Sanchez, her husband and another man were detained Thursday before they could reach Bayamo, where she said she intended to cover the trial of Spaniard Angel Carromero as a journalist.
Sanchez has gained international fame - and raised the ire of island authorities - with her descriptions of daily life in Cuba on her blog Generation Y, and she also writes for Spanish newspaper El Pais.
Calls to Sanchez’s cell phone were not answered Saturday, but her husband, Reinaldo Escobar, said police were polite, though they insisted the couple would not be allowed to attend the trial because their presence would be provocative. After a few hours at a detention center, they were loaded into a vehicle and driven back to Havana.
“They dropped us off in front of our building at night,” Escobar said.
The detentions had been criticized by international press and human rights groups, as well as governments including Washington. Human rights monitors complain that Cuba has adopted a tactic of short-term detentions lasting a few hours or a couple of days to harass dissidents and disrupt their activities.

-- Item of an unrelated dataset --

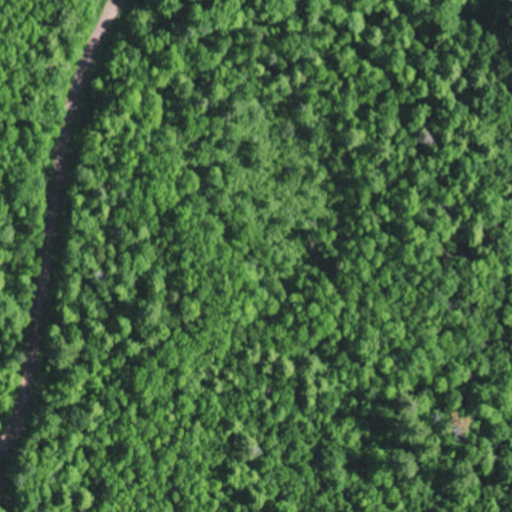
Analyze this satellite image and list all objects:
road: (44, 218)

The Cuban government considers the island’s small community of dissidents to be dangerous counterrevolutionaries bent on undermining its sovereignty, and bloggers aligned with President Raul Castro’s alleged that Sanchez’s real intention was to tarnish the court proceedings.
Carromero, who is affiliated with a youth wing of Spain’s ruling conservative Popular Party, and a Swedish political activist traveled to the Caribbean island this summer to support dissidents. They were driving to eastern Cuba on July 22 when Carromero lost control on an unpaved section of road being repaired, and crashed into a tree.
Dissident Oswaldo Paya, famous abroad for a petition drive a decade ago demanding political change, and another government opponent were riding in the back seat and died in the accident.
Carromero’s trial began and ended Friday with prosecutors seeking seven years on charges equivalent to vehicular manslaughter.
The defense argued that highway signs warning of the repairs were poor, and there was no way to be sure how fast the Spaniard was driving.
“The accused... and his lawyer counted on all guarantees provided by the Law of Penal Procedure and presented the elements they considered favorable,” according to a note published Saturday in Communist Party newspaper Granma. “At the conclusion of the judicial act, the court declared the process concluded... and announced that it will issue its ruling in the coming days.”
Sanchez wrote Saturday that she empathizes with the grief of Paya’s relatives, who also said they were turned away from attending Carromero’s trial.
“The saddest and most important thing is the drama that Oswaldo Paya’s family is living,” she tweeted. “Our arrests are NOTHING compared with that loss.”